How do I know if my dividends are non-eligible?

Non-eligible dividends are generally received from Canadian private corporations that have paid the lower tax rate on the first $500,000 of income.

How do you declare eligible dividends?

A corporation has a duty to notify you that it is going to issue eligible dividends. The corporation may send you a letter or a cheque stub indicating an eligible dividend. Some public corporations state that all of the dividends issued are eligible unless otherwise indicated.

Should I issue eligible or non-eligible dividends?

An eligible dividend is subject to a more generous gross-up and dividend tax credit (DTC) and is taxed at a lower rate than a non-eligible dividend. Generally, therefore, Canadian resident individuals prefer to receive eligible dividends.

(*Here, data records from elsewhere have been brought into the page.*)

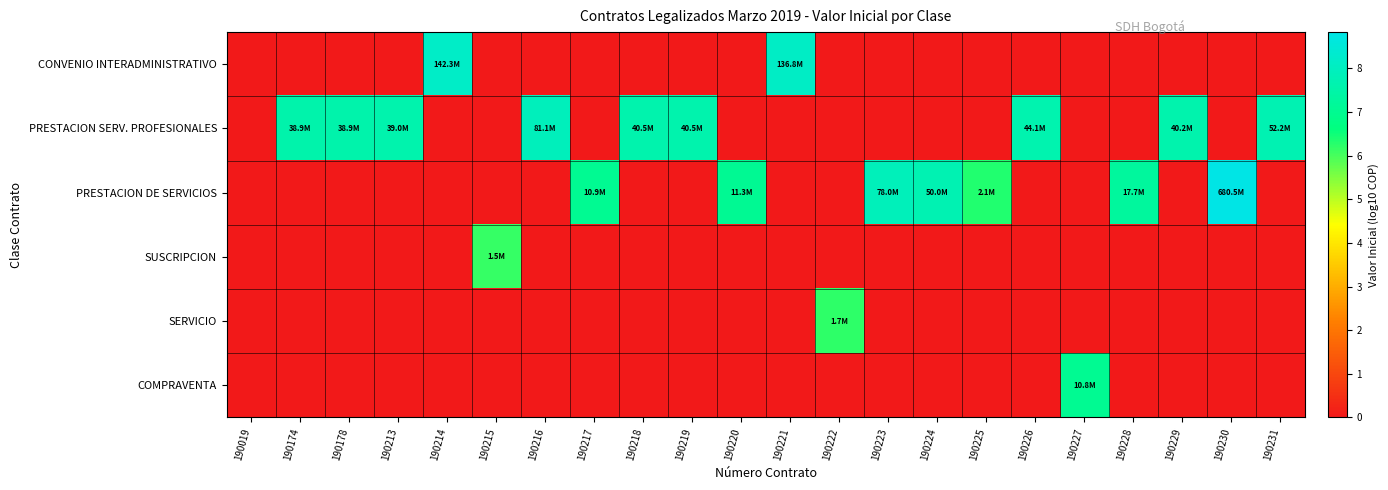

Between 190219 and 190174, which is larger?

190219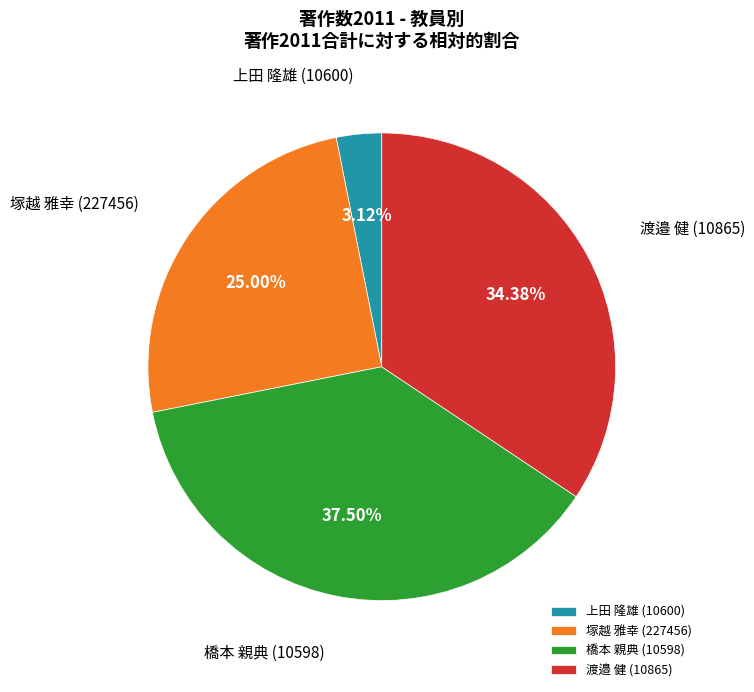

Is it true that 塚越 雅幸 (227456) is 14% of the pie?

False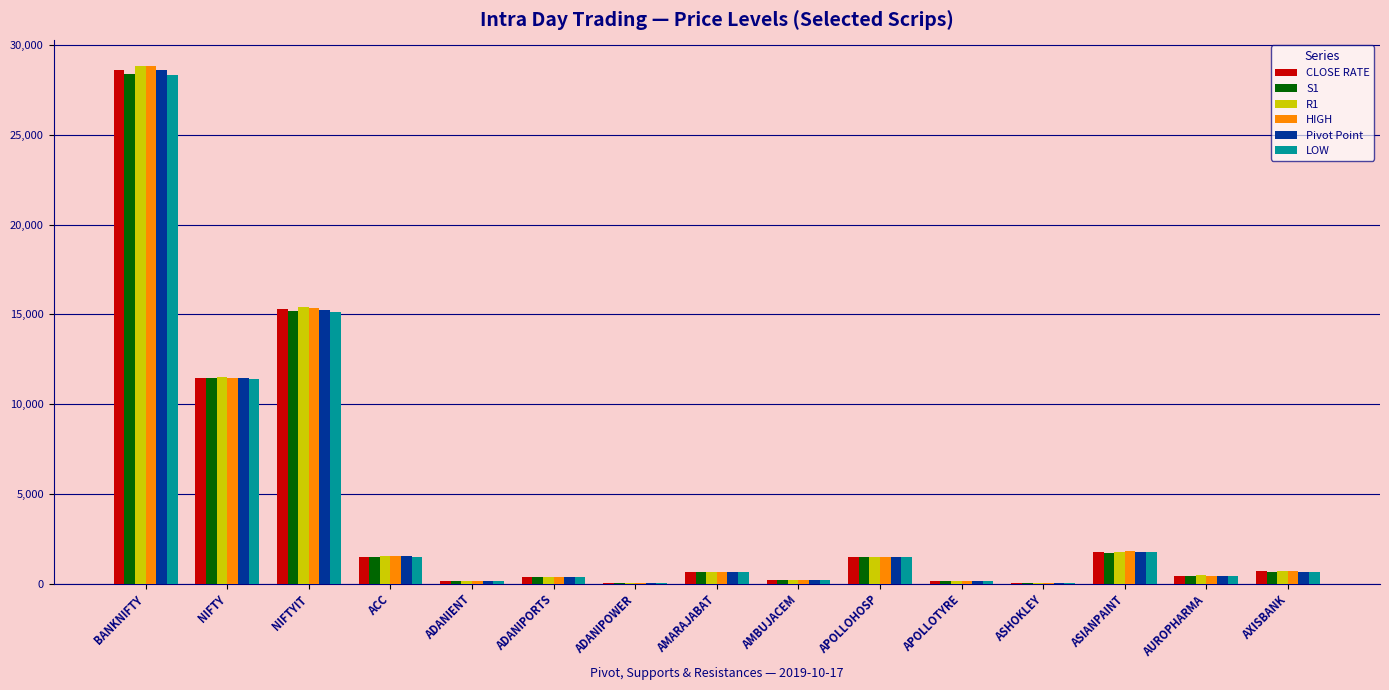

Where is LOW nearest to the value 14190?

NIFTYIT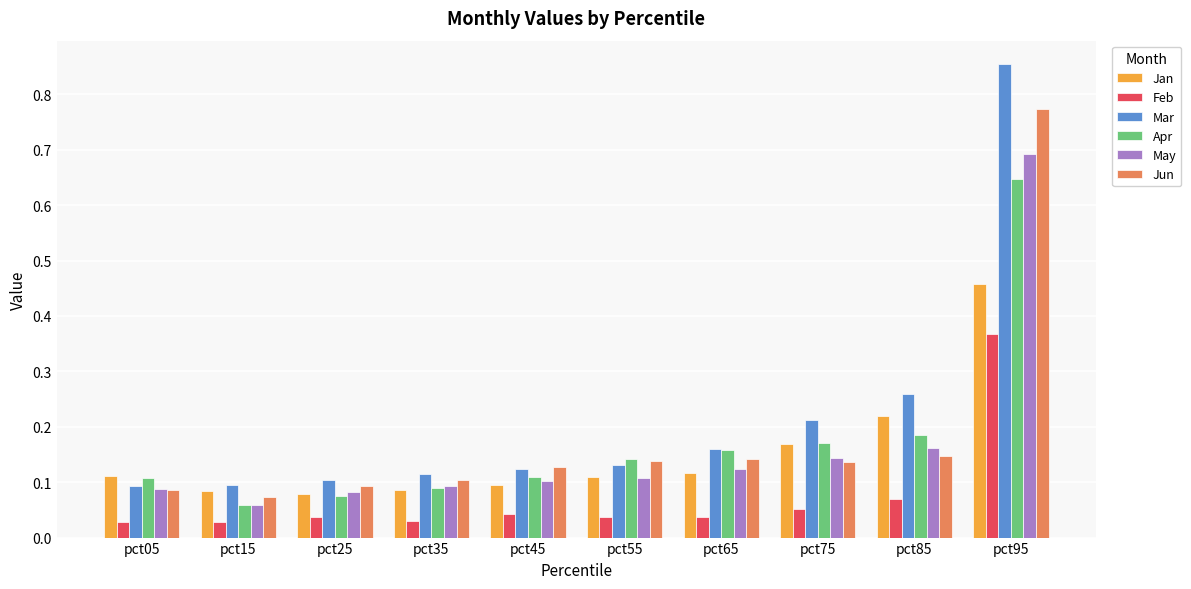

How many bars are there in each group?

6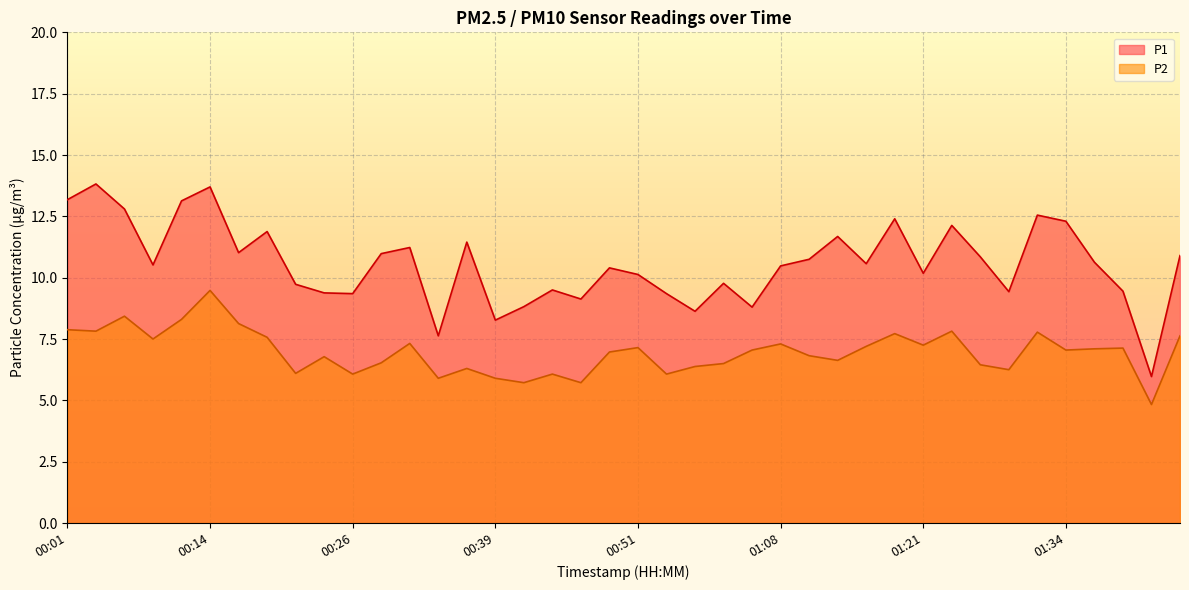

What are all the series names shown in the legend?

P1, P2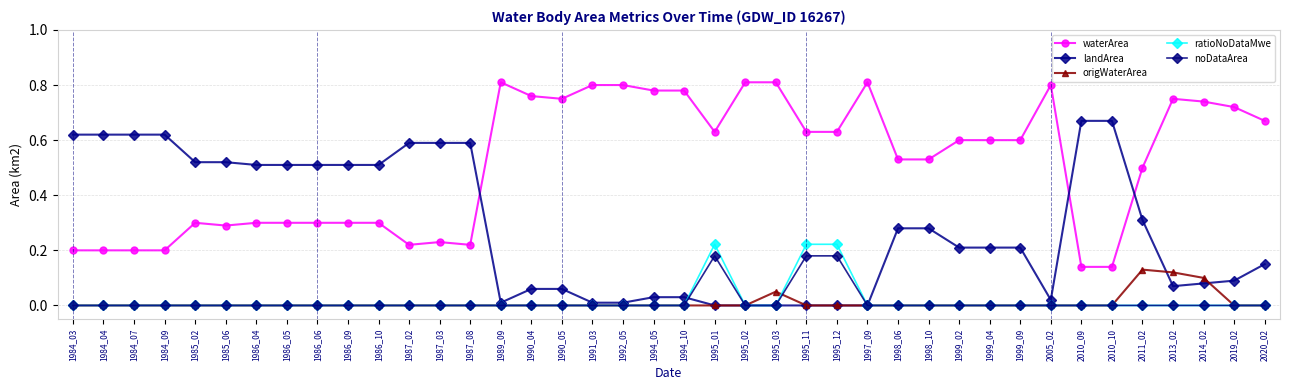

Is the value of landArea at 1990_04 greater than the value of ratioNoDataMwe at 1991_03?

Yes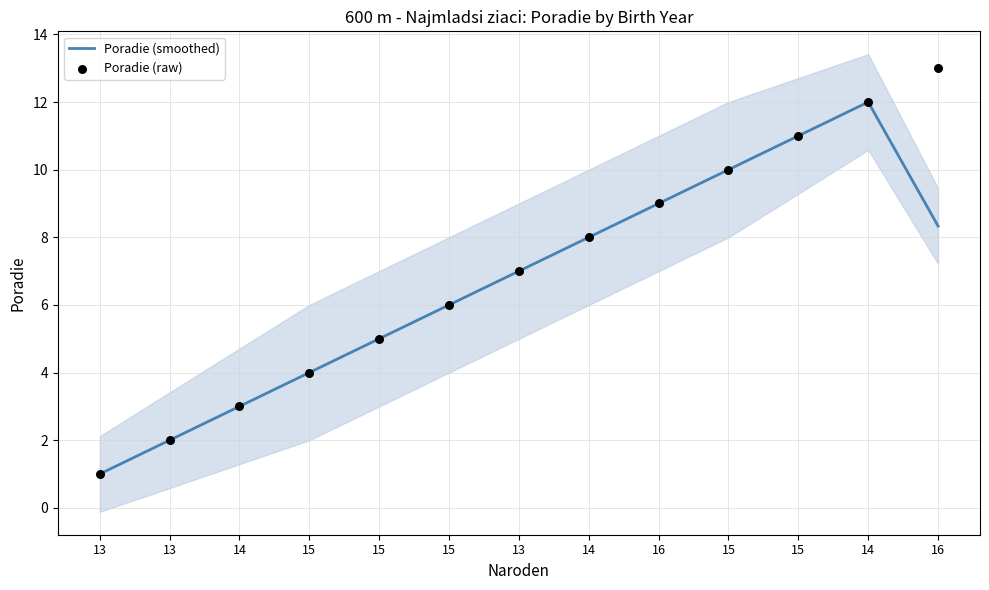

Which series reaches the maximum Y coordinate?

Poradie (raw)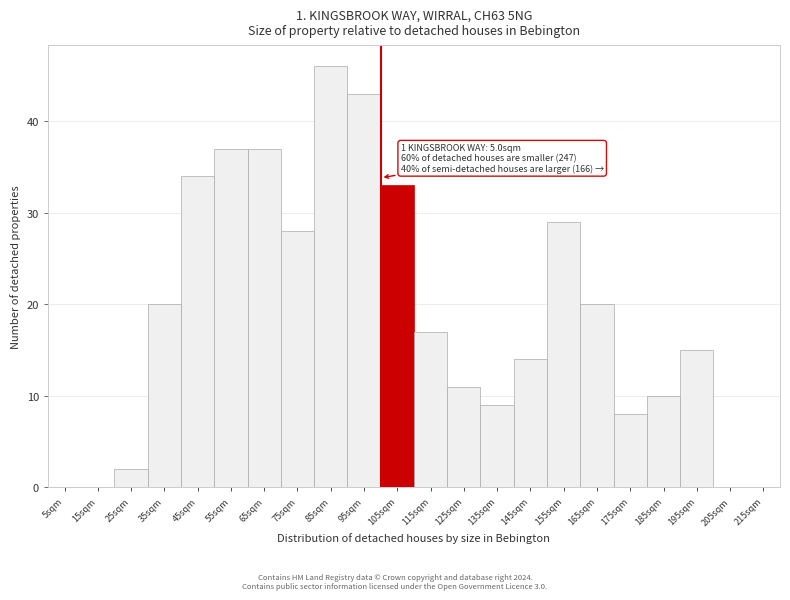

Reading right to left, what are all the values shown in this chart?

215sqm=0	205sqm=0	195sqm=15	185sqm=10	175sqm=8	165sqm=20	155sqm=29	145sqm=14	135sqm=9	125sqm=11	115sqm=17	105sqm=33	95sqm=43	85sqm=46	75sqm=28	65sqm=37	55sqm=37	45sqm=34	35sqm=20	25sqm=2	15sqm=0	5sqm=0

Are dividends taxed twice?

If the company decides to pay out dividends, the earnings are taxed twice by the government because of the transfer of the money from the company to the shareholders. The first taxation occurs at the company’s year-end when it must pay taxes on its earnings.

Is dividend income a business income?

The income earned by him from the trading activities is taxable under the head business income. Thus, if shares are held for trading purposes then the dividend income shall be taxable under the head business or profession.

What is the difference between eligible dividends and non-eligible dividends?

Eligible dividends are “grossed-up” to reflect corporate income earned, and then a dividend tax credit is included to reflect the higher rate of corporate taxes paid. Non-eligible dividends are received from small business corporations that earn under $500,000 of net income (most companies).

What’s the difference between eligible and non eligible dividends?

An eligible dividend is paid from corporate profits in excess of $500,000. Eligible dividends have a preferential or lower tax rate. A non-eligible dividend is paid from corporate profits below $500,000. Most small businesses in Canada pay non-eligible dividends.

How does a company have to declare a dividend?

Recording Dividends. Dividends must be declared by the Board of Directors each time they are paid. To declare a dividend, retained earnings must have a credit balance and there must be available cash to pay the dividend. Therefore the ability to pay dividends has to be assessed prior to declaring a dividend.

What does it mean when there are no dividends?

No Dividends. No dividends or other distributions on any shares in the capital of the Purchaser have been made, declared or authorized since the date of the Purchaser Financial Statements; No Dividends.

How are dividends paid to shareholders in Alberta?

When declaring a dividend the dividend must be declared equally to all shareholders of a class of shares and are paid out to each shareholder in proportion to the number of shares held. When declaring a dividend, dividends can be paid as money, shares, warrants or property.